#### [REQUIRED ACTION]
Please repeat, precisely as written, only the lines from the one containing "right elbow: (226, 627)" through the last line of the records below, pictures omitted.

#### [SUPPLIED MATERIAL]
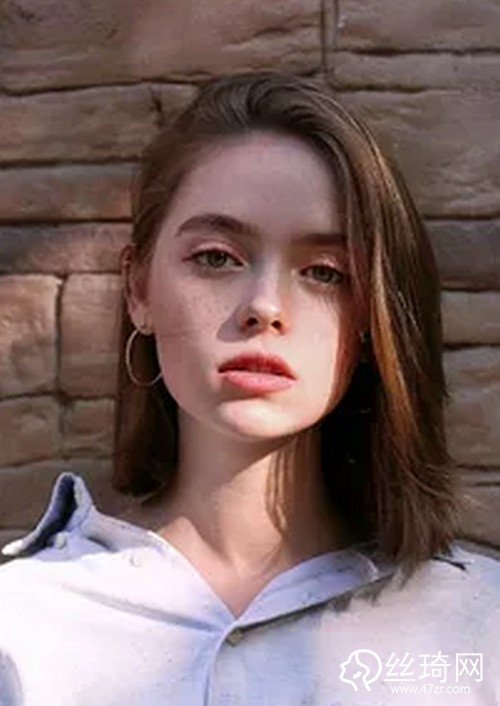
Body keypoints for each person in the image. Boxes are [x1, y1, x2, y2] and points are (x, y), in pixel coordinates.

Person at [0, 71, 498, 705]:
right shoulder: (21, 626)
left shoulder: (479, 632)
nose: (264, 306)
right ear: (139, 289)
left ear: (371, 319)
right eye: (216, 257)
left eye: (325, 272)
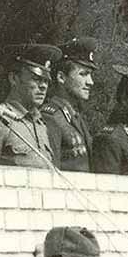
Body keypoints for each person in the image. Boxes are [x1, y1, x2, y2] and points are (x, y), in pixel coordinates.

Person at [0, 44, 59, 168]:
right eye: (36, 79)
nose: (43, 86)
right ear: (14, 79)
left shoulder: (41, 125)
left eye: (46, 81)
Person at [43, 36, 97, 172]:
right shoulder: (51, 118)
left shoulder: (75, 117)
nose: (90, 82)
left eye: (90, 75)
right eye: (83, 74)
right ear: (61, 77)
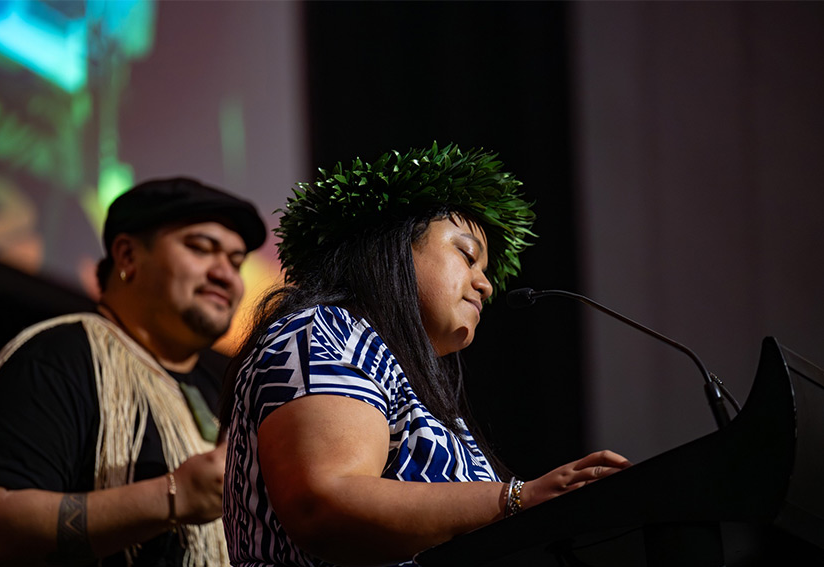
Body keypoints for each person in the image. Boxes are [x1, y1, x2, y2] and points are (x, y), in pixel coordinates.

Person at [221, 143, 631, 567]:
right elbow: (325, 504)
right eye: (467, 255)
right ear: (393, 249)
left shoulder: (408, 380)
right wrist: (517, 497)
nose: (485, 285)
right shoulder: (324, 330)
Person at [0, 177, 266, 567]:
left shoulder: (223, 394)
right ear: (127, 256)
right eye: (200, 248)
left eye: (236, 261)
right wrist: (177, 496)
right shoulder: (62, 354)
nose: (226, 275)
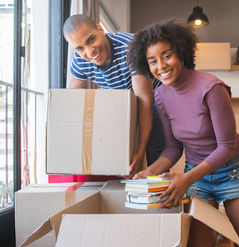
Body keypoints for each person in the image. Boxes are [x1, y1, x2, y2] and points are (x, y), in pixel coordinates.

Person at [127, 20, 239, 247]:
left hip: (234, 172)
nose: (161, 66)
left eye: (166, 56)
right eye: (152, 61)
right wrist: (150, 171)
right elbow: (173, 147)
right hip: (197, 176)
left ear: (181, 52)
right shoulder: (161, 95)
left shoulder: (212, 88)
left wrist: (186, 179)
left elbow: (226, 146)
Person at [51, 14, 165, 182]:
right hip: (124, 103)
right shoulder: (80, 60)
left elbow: (145, 102)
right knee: (123, 160)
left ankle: (160, 196)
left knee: (153, 152)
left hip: (154, 100)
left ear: (100, 29)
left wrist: (139, 153)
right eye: (80, 48)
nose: (89, 52)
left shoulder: (131, 47)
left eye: (91, 40)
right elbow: (71, 104)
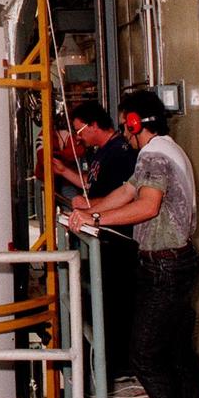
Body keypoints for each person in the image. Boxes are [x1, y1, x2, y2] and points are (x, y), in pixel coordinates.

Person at [64, 90, 199, 398]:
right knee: (178, 355)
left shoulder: (156, 154)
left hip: (166, 266)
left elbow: (147, 206)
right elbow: (127, 191)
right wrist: (90, 206)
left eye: (125, 121)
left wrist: (94, 220)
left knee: (145, 356)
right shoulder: (157, 150)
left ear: (132, 122)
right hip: (169, 263)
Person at [62, 100, 138, 375]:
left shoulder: (120, 154)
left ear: (95, 125)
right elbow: (94, 185)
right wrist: (64, 173)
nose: (78, 137)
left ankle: (118, 366)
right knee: (107, 302)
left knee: (118, 304)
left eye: (81, 131)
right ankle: (111, 363)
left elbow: (122, 196)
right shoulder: (102, 153)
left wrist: (92, 210)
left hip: (118, 239)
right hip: (104, 236)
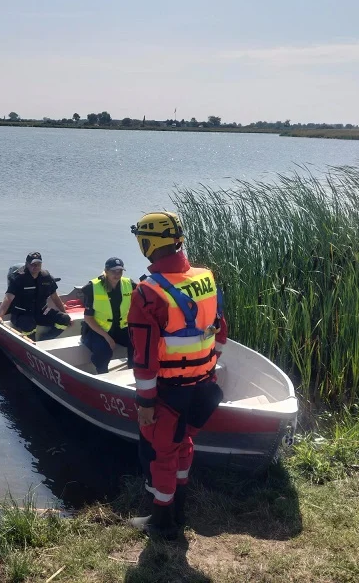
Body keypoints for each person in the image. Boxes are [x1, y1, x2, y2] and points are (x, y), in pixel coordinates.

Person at [126, 212, 228, 540]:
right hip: (204, 387)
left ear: (147, 243)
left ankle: (162, 522)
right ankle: (180, 507)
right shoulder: (206, 277)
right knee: (184, 444)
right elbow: (220, 331)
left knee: (161, 455)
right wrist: (207, 366)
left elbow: (144, 360)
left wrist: (145, 402)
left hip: (170, 392)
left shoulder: (147, 292)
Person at [0, 252, 71, 340]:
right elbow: (8, 298)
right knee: (29, 324)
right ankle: (31, 343)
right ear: (27, 264)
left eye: (38, 264)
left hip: (40, 313)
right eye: (33, 264)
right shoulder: (18, 278)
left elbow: (55, 297)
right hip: (21, 315)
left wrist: (64, 312)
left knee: (64, 318)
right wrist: (0, 316)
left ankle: (46, 338)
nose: (36, 267)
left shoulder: (46, 277)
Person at [81, 257, 136, 374]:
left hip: (120, 328)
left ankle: (133, 372)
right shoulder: (92, 287)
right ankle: (102, 374)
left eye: (120, 271)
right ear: (106, 271)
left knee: (137, 341)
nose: (117, 274)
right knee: (103, 351)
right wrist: (107, 337)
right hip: (96, 330)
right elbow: (88, 318)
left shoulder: (129, 284)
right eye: (113, 271)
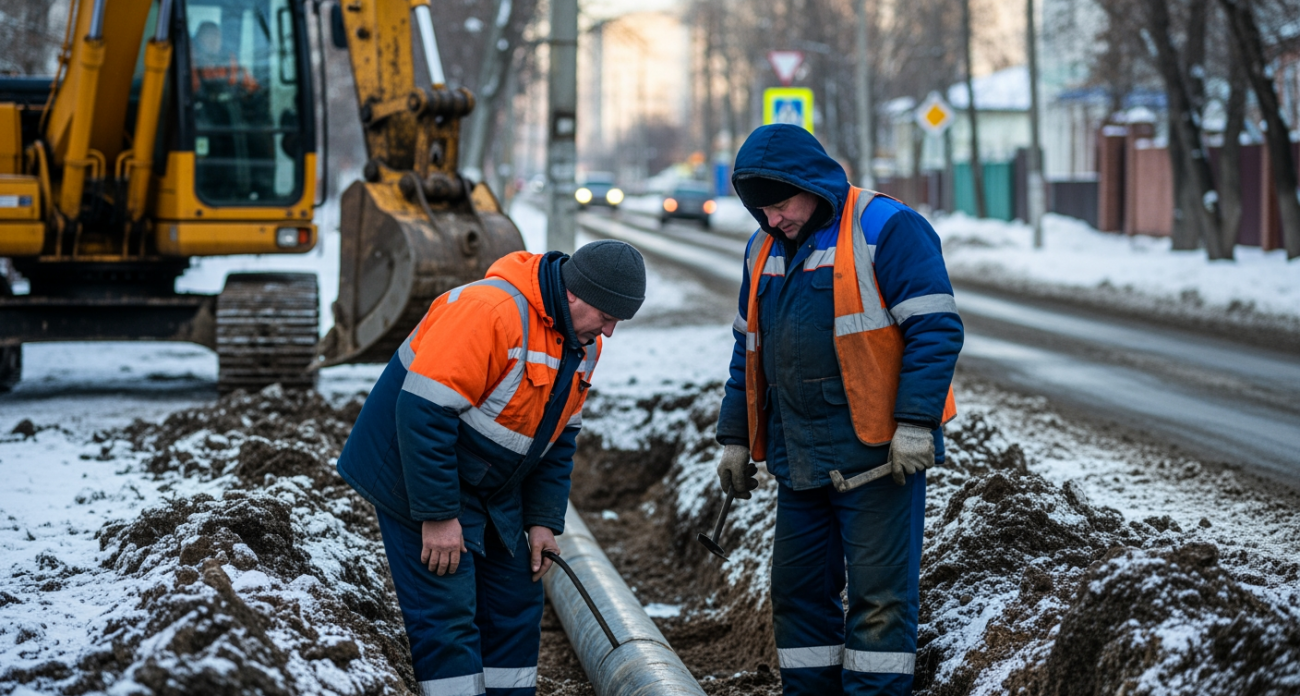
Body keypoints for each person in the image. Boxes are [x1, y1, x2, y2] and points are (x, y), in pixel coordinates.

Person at [714, 124, 962, 696]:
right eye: (761, 210)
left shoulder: (885, 227)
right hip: (798, 458)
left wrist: (916, 423)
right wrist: (735, 437)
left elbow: (935, 329)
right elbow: (747, 350)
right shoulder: (761, 248)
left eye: (780, 204)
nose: (772, 219)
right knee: (798, 595)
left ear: (810, 184)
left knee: (879, 602)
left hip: (876, 459)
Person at [337, 241, 646, 696]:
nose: (610, 331)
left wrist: (542, 521)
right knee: (447, 612)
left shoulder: (584, 343)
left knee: (514, 602)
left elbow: (559, 439)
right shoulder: (489, 312)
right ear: (574, 293)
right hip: (414, 472)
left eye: (619, 320)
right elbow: (423, 414)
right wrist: (438, 516)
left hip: (490, 482)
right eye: (606, 316)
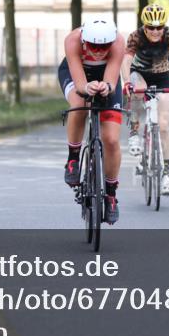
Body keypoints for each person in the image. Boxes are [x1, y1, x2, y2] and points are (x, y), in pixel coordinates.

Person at [58, 19, 125, 225]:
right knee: (80, 103)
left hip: (105, 75)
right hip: (75, 73)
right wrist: (86, 88)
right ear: (85, 41)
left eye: (104, 46)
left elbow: (112, 80)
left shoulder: (118, 41)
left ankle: (111, 195)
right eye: (94, 46)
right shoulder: (72, 40)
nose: (98, 51)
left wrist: (106, 87)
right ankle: (73, 159)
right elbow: (79, 83)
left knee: (111, 140)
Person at [121, 3, 169, 196]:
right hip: (139, 73)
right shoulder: (136, 36)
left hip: (162, 76)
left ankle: (166, 175)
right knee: (138, 90)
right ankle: (134, 133)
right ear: (144, 26)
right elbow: (126, 60)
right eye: (151, 27)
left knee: (164, 127)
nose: (155, 31)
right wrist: (126, 82)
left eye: (159, 27)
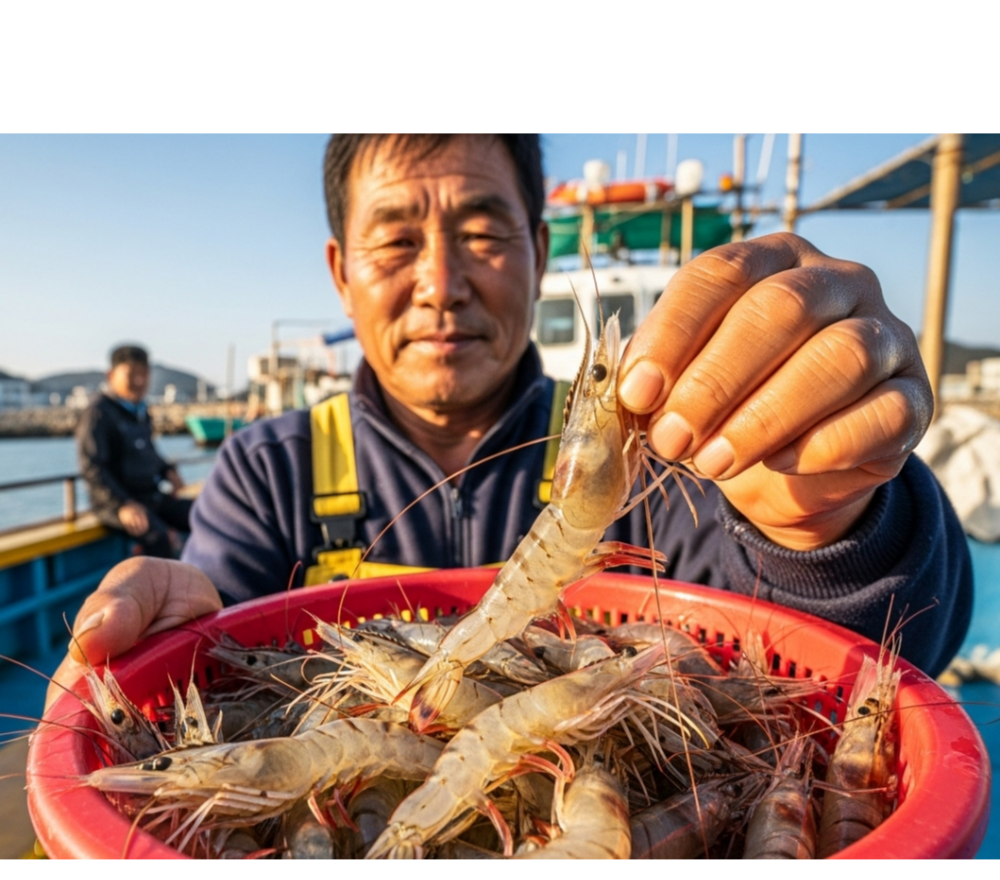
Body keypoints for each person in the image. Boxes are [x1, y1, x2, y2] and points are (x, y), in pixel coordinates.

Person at [47, 134, 972, 710]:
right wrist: (179, 625)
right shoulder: (265, 472)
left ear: (537, 250)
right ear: (341, 273)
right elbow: (226, 627)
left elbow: (891, 650)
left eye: (484, 233)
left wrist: (829, 522)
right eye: (396, 240)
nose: (442, 284)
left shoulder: (670, 460)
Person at [76, 344, 193, 559]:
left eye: (144, 374)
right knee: (157, 537)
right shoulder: (98, 413)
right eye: (131, 375)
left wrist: (167, 471)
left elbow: (148, 451)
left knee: (201, 514)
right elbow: (92, 468)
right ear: (111, 375)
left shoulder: (140, 410)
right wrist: (123, 504)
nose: (139, 381)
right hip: (115, 503)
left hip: (150, 496)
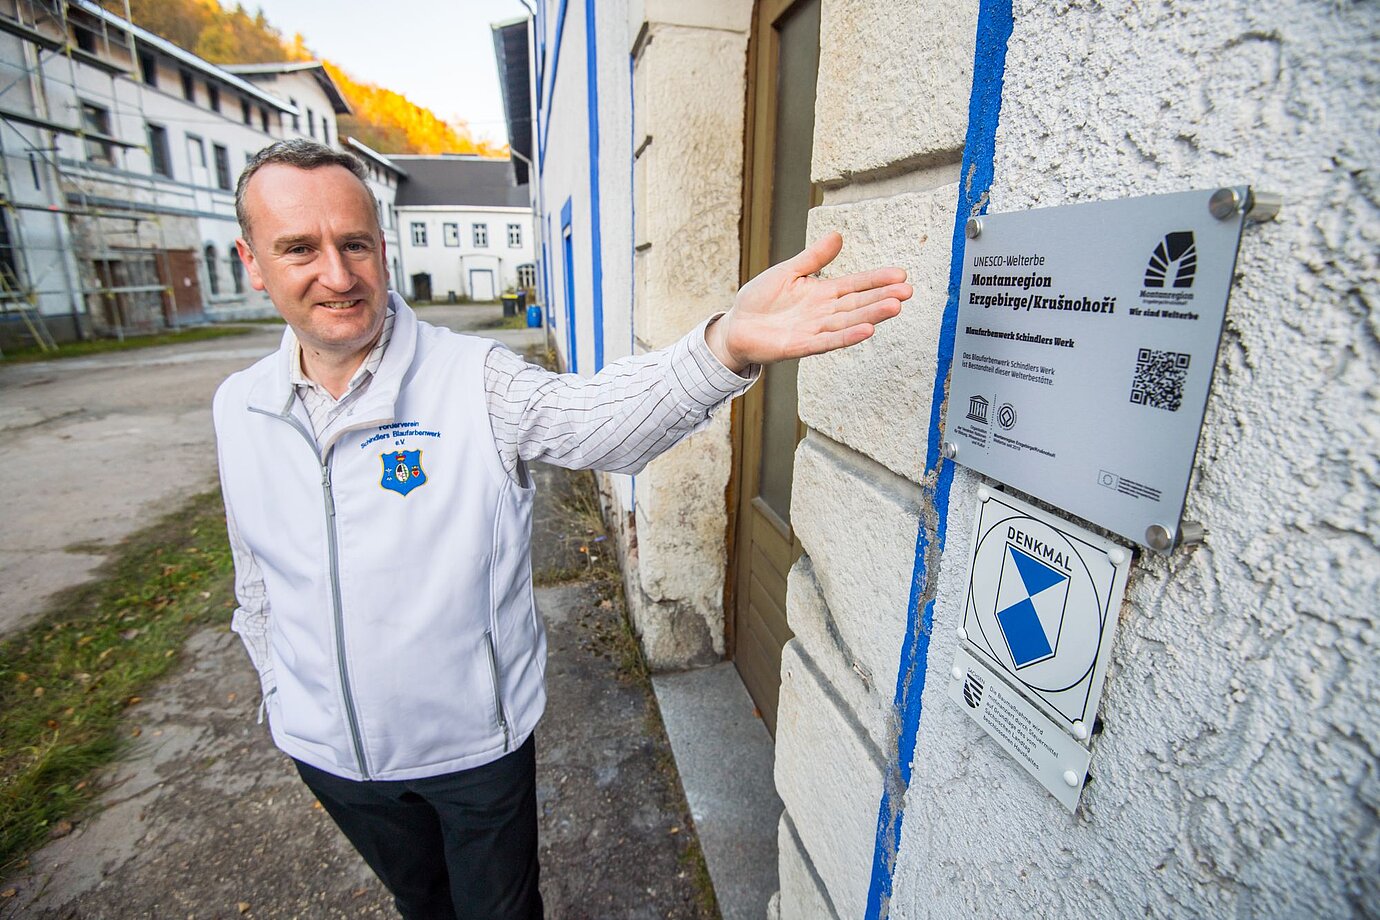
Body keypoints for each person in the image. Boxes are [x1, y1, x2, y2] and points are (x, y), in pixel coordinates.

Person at [213, 139, 910, 920]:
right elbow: (256, 576)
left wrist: (723, 346)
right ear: (252, 261)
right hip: (331, 758)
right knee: (420, 902)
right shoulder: (238, 407)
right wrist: (285, 698)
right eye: (300, 248)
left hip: (472, 752)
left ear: (381, 245)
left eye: (355, 244)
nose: (337, 276)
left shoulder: (471, 379)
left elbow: (598, 423)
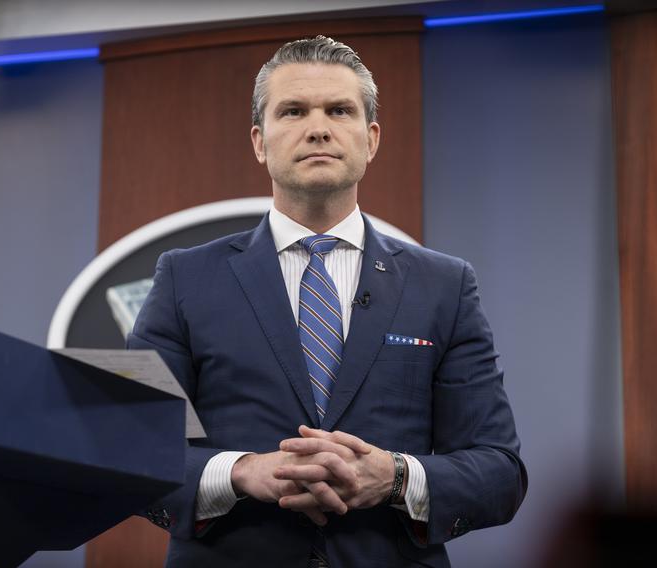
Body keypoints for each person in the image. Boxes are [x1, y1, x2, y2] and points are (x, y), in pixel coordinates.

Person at [128, 35, 526, 568]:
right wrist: (241, 472)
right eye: (292, 111)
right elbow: (126, 451)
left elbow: (500, 470)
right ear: (259, 142)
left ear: (372, 138)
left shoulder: (445, 285)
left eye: (339, 110)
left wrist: (396, 476)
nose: (318, 127)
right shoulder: (181, 278)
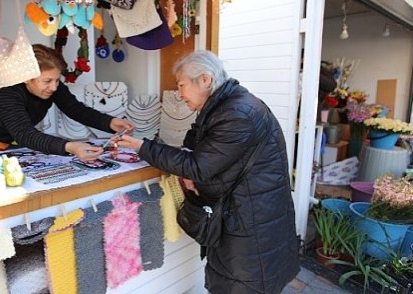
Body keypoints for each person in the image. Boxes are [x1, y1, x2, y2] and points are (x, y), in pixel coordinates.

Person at [116, 50, 300, 293]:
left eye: (182, 85)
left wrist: (143, 147)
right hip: (247, 216)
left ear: (205, 80)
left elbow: (200, 166)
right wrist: (189, 173)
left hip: (252, 224)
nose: (179, 94)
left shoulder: (237, 113)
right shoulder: (223, 106)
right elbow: (198, 148)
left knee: (240, 285)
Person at [0, 44, 134, 161]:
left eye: (57, 80)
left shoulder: (53, 85)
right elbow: (25, 133)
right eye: (47, 81)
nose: (53, 87)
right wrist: (69, 146)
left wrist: (110, 123)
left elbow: (76, 110)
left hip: (13, 138)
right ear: (26, 78)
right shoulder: (4, 90)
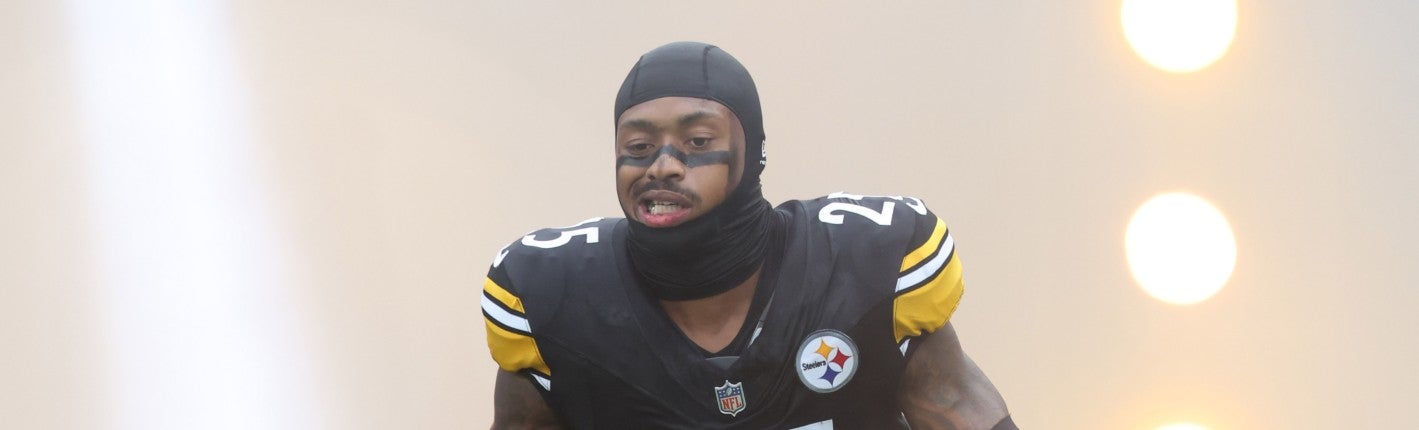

#### [COMPLETED EXERCISE]
right elbow: (226, 627)
left elbow: (891, 650)
left eye: (484, 233)
left wrist: (829, 522)
right eye: (396, 240)
nose: (442, 284)
left shoulder: (670, 460)
Person at [76, 344, 193, 559]:
left eye: (144, 374)
right knee: (157, 537)
right shoulder: (98, 413)
right eye: (131, 375)
left wrist: (167, 471)
left elbow: (148, 451)
left knee: (201, 514)
right elbow: (92, 468)
right ear: (111, 375)
left shoulder: (140, 410)
right wrist: (123, 504)
nose: (139, 381)
right hip: (115, 503)
left hip: (150, 496)
Body keypoints for each person in the image. Boxes are [x1, y1, x2, y2] and points are (x, y), in pixel coordinates.

Person at [213, 139, 910, 920]:
right elbow: (256, 576)
left wrist: (723, 346)
right ear: (252, 261)
right hip: (331, 758)
right knee: (420, 902)
right shoulder: (238, 407)
right wrist: (285, 698)
right eye: (300, 248)
left hip: (472, 752)
left ear: (381, 245)
left eye: (355, 244)
nose: (337, 276)
left shoulder: (471, 379)
left elbow: (598, 423)
Body keypoints for each person in the image. Boxes are [x1, y1, x2, y2] and points are (x, y), in pixel coordinates.

Person at [128, 35, 526, 568]:
right wrist: (241, 472)
right eye: (292, 111)
right elbow: (126, 451)
left elbow: (500, 470)
right ear: (259, 142)
left ear: (372, 138)
left shoulder: (445, 285)
left eye: (339, 110)
left wrist: (396, 476)
nose: (318, 127)
right shoulder: (181, 278)
Body keypoints for each person in the image. Boxes are [x1, y1, x2, y2] and points are (x, y), in pixel coordinates.

Person at [116, 50, 300, 293]:
left eye: (182, 85)
left wrist: (143, 147)
right hip: (247, 216)
left ear: (205, 80)
left elbow: (200, 166)
right wrist: (189, 173)
left hip: (252, 224)
nose: (179, 94)
left shoulder: (237, 113)
right shoulder: (223, 106)
right elbow: (198, 148)
left knee: (240, 285)
Person at [0, 44, 134, 161]:
left eye: (57, 80)
left shoulder: (53, 85)
right elbow: (25, 133)
right eye: (47, 81)
nose: (53, 87)
right wrist: (69, 146)
left wrist: (110, 123)
left elbow: (76, 110)
left hip: (13, 138)
right ear: (26, 78)
right shoulder: (4, 90)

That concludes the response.